My fish found her way back to the pool this week. Rachel’s swim teacher wanted her to float on her back, stretch out her legs, and kick slowly. At first, Rachel wanted to kick quickly and squirm. But the more still she became, the better and faster she floated.
On the surface, being still doesn’t make sense if you want to move forward. But when her body was stretched out and relaxed, it moved more freely on the surface of the water with some gentle kicks.
I sat poolside and watched her, thinking about how I’m the exact same way. I want to solve the problems, improve the situation, and do the things that need to be done. But I’m better off to be still before God first. When my actions come from that stillness, they’re more meaningful and on point to whatever the mission.
I read “The Sacred Enneagram” by Christopher Heuertz and really needed to hear his thoughts on stillness as related to the different types. I’m a 1w2, for those of you into the Enneagram.

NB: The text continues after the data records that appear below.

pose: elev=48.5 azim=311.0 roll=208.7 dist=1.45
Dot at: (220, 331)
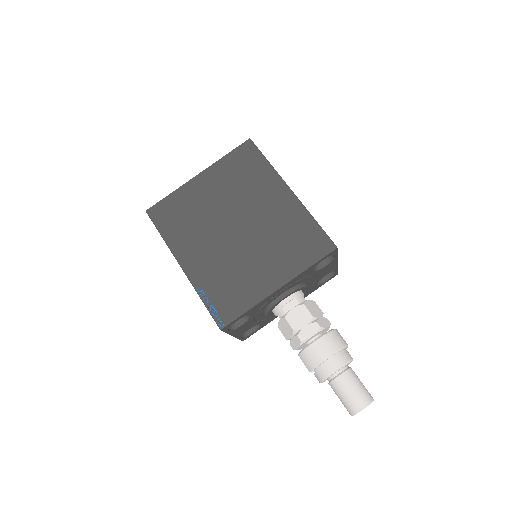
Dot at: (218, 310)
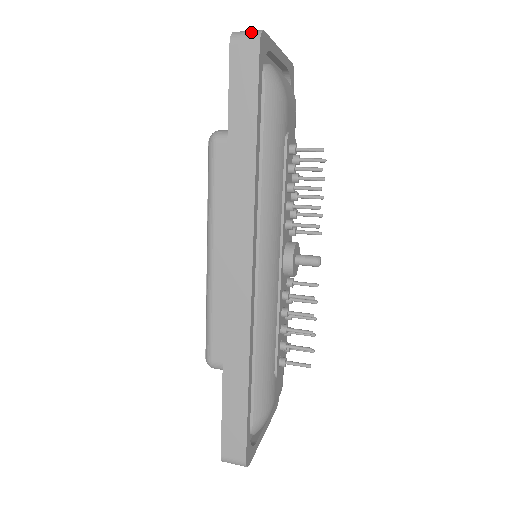
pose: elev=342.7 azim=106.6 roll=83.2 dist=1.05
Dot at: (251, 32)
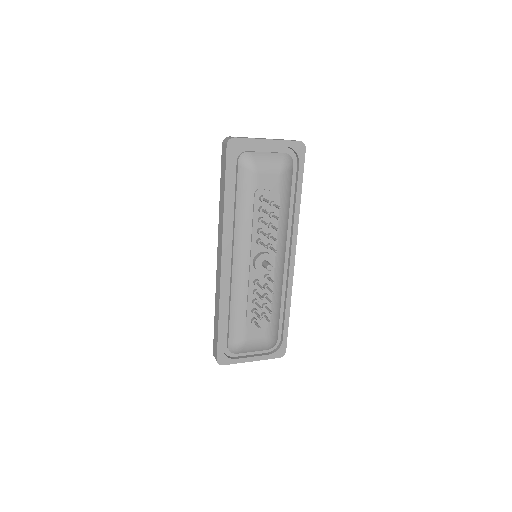
Dot at: (228, 139)
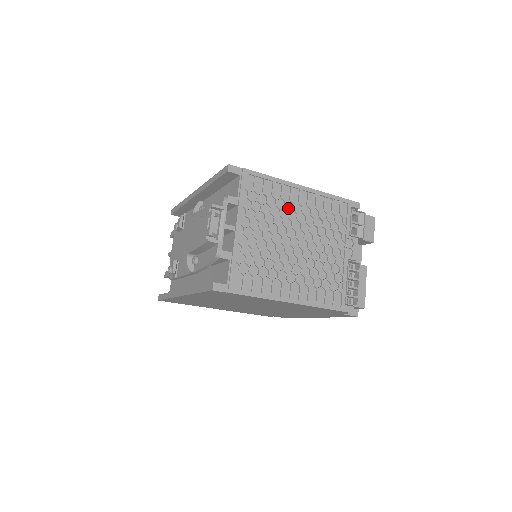
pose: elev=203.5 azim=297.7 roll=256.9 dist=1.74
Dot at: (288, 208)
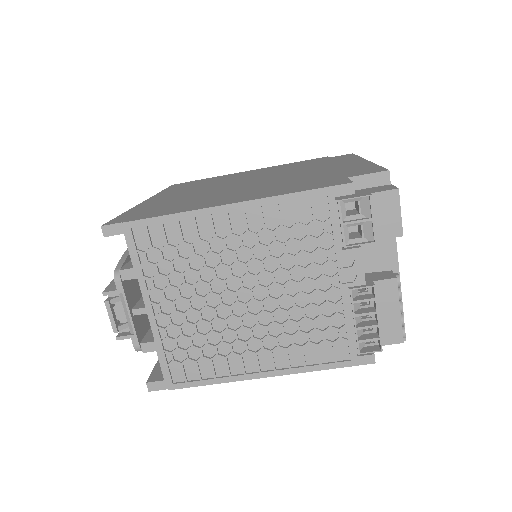
Dot at: (216, 249)
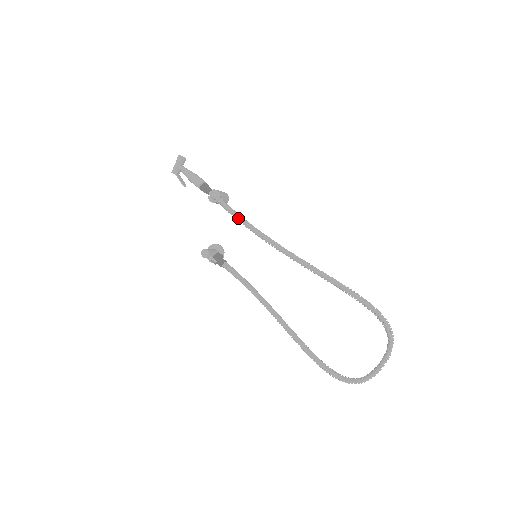
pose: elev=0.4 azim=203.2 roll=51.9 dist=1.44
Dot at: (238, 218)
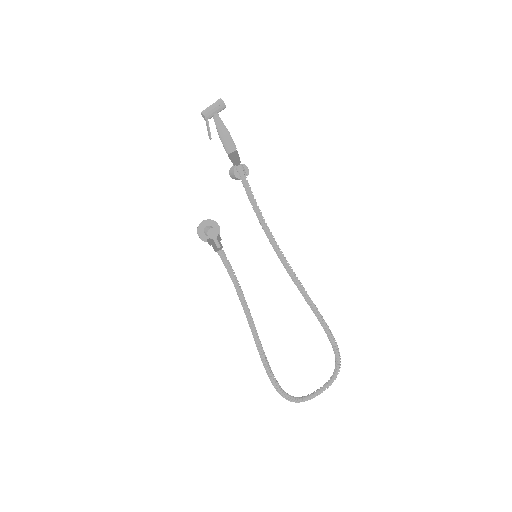
Dot at: (258, 210)
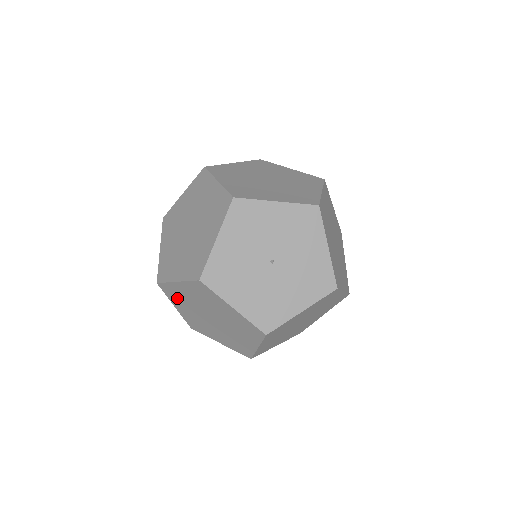
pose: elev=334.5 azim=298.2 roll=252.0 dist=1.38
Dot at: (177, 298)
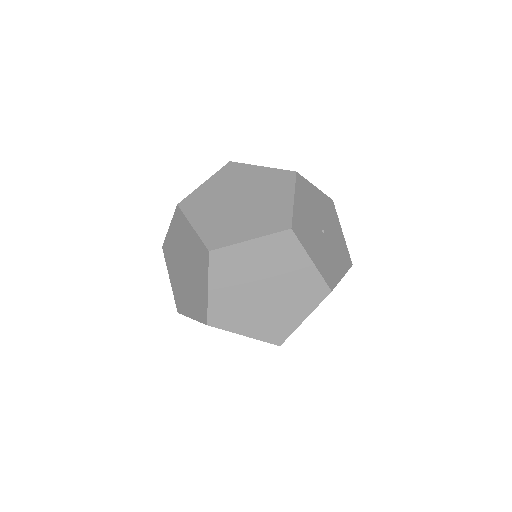
Dot at: (227, 270)
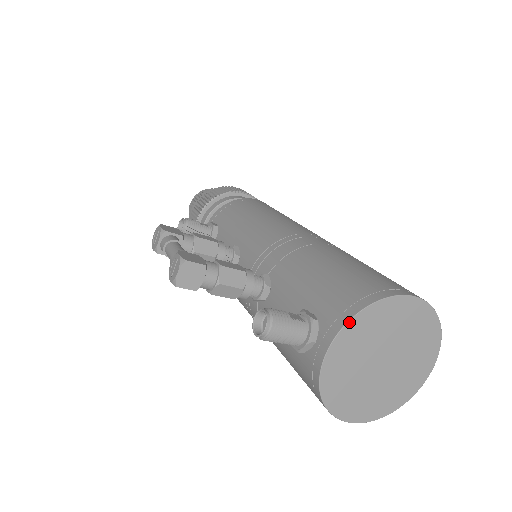
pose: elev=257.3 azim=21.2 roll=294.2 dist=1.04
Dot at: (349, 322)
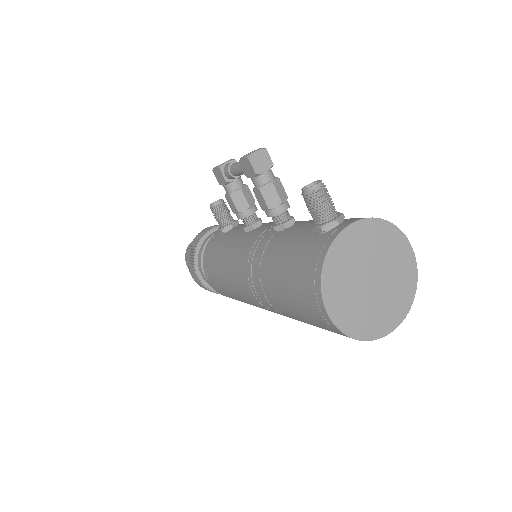
Dot at: (372, 219)
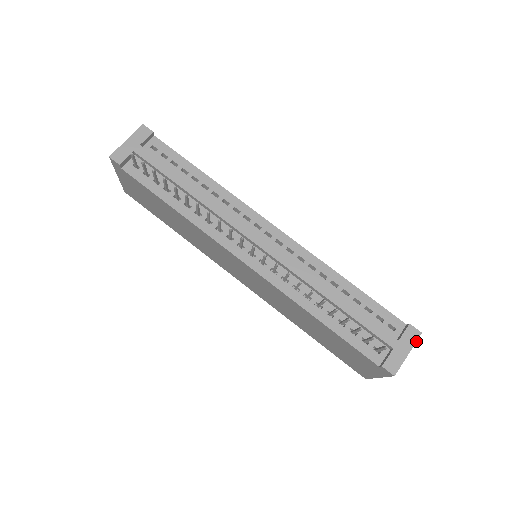
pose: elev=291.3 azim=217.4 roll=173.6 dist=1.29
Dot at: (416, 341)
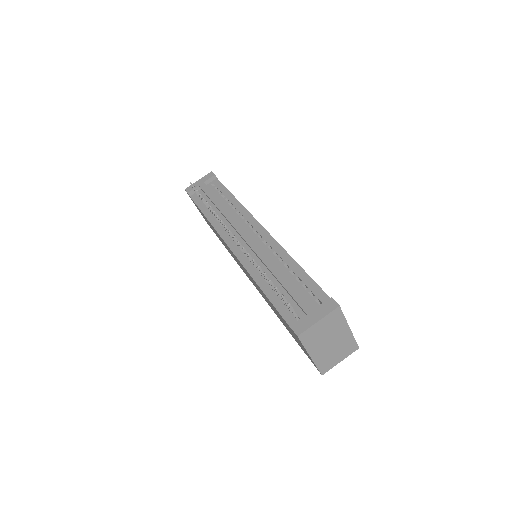
Dot at: (331, 311)
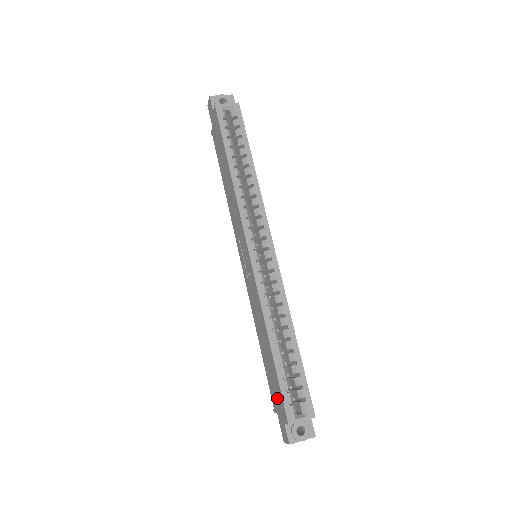
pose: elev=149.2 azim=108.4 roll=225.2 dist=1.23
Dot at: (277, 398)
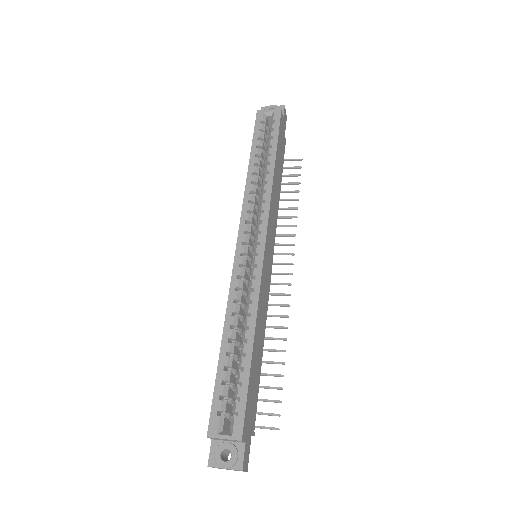
Dot at: occluded
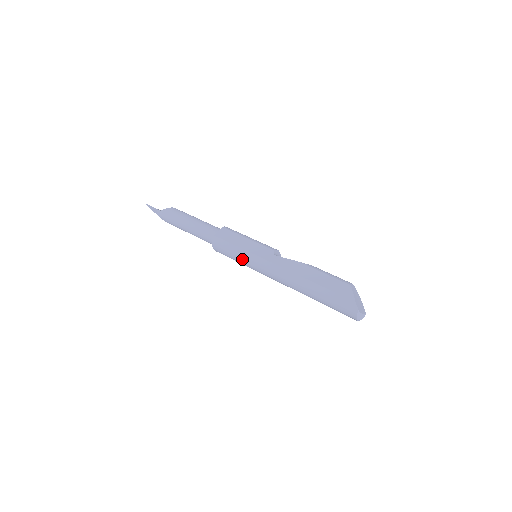
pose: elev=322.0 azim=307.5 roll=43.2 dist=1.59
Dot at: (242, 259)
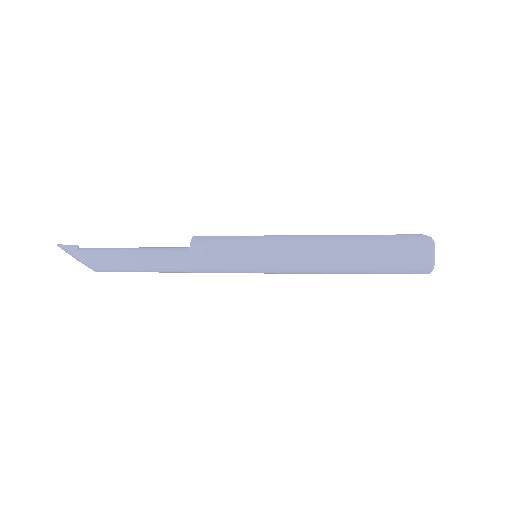
Dot at: (245, 243)
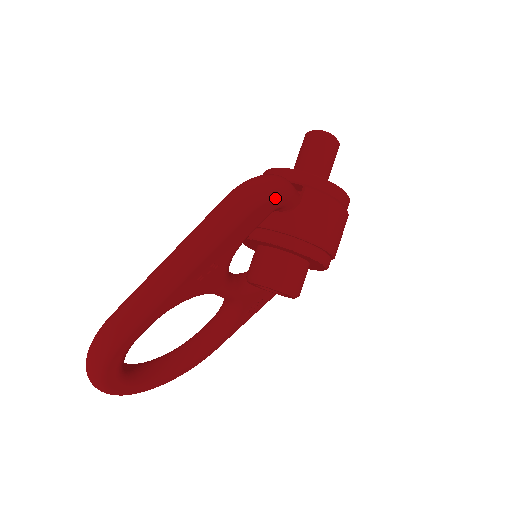
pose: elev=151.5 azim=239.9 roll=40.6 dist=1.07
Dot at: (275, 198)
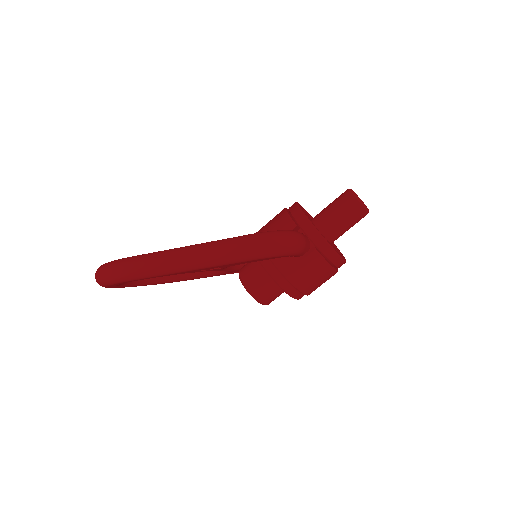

“Rest meets the deepest needs of the Idealists, who are continually agitated, never satisfied, and often upset with themselves for failing to live into their impossible standards of excellence (One), originality (Four), or flexibility (Seven). Rest gives Ones, Fours, and Sevens a break from their constant frustration. When Ones rest in stillness, they find their breath and let themselves off the hook for not always getting everything perfect. It’s okay for Ones to stop fixing everything, themselves included, and relax.”
– Christopher Heuertz in “The Sacred Enneagram”
There is freedom in that encouragement to rest.
I want to lay my head back in the water, letting all the noises in the world be muffled as my ears dip below the surface. I want to let my eyes look up, not worrying about all the things going on around me at the moment. I want to give gentle kicks to get where I need to go while still resting in God’s ways.
Maybe that means I need to continue being selective about who I let speak truth into my life. Maybe I need to move slower throughout my days, leaving margin for stillness. Perhaps I should talk less and listen more.
I want to remember rest often
leads to productive action.
By the end of Rachel’s lesson the other day, she was floating like a champ. She was slower and calmer in her movements and ended up going farther across the pool. I watched her jump in and maneuver onto her back, to a place of rest.
As I was writing this, I realized I wrote about floating and faith last year too. Obviously, this is an analogy God uses to speak truth into my life. In 2019, I want to focus on living faithfully and I certainly needed this reminder of the power in stillness and rest.